▶ THE TASKS
1. Duplicate the stretch of the compaction passage from "AI is exceptionally" through "system gets heavier.".
2. What does the compaction passage say, summed up in two sentences?

▶ QUOTED PASSAGE
None of this requires bad engineers. It barely requires engineers at all.

If you do nothing, your system will grow until it becomes unmanageable. This was true before AI, but the timeline has collapsed. What used to take years of drift now happens in months of "high-velocity" shipping.


Conceptual Mass

Lines of code are a distraction. What actually matters is conceptual mass—the weight of ideas a system asks you to hold in your head.

Conceptual mass is the sum of distinct concepts, invariants, public interfaces, dependencies, and exception paths. It is the number of things a human, or an AI, must understand to make a safe change.

AI is exceptionally good at increasing conceptual mass silently. Every generated abstraction, every "clean" separation of concerns, every helper function adds weight. The code passes the linter. The tests pass. The system gets heavier.

The Compaction Discipline exists to reduce conceptual mass relentlessly.


Compaction Is Not Cleanup

Most teams think about size reduction as hygiene: occasional refactors, technical-debt sprints, cleanup tickets that sit in the backlog, but that framing is wrong.

▶ INFORMATION SHOWN

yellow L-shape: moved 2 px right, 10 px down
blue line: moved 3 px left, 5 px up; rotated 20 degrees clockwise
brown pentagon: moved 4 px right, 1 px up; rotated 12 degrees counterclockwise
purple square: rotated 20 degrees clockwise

▶ RESULTS
1.
AI is exceptionally good at increasing conceptual mass silently. Every generated abstraction, every "clean" separation of concerns, every helper function adds weight. The code passes the linter. The tests pass. The system gets heavier.

2. A system left alone grows until it becomes unmanageable, and AI has collapsed that drift from years to months by silently adding conceptual mass: the concepts, invariants, interfaces, dependencies, and exception paths someone must understand to make a safe change. The Compaction Discipline exists to reduce that mass relentlessly, and it rejects the common view of size reduction as occasional hygiene.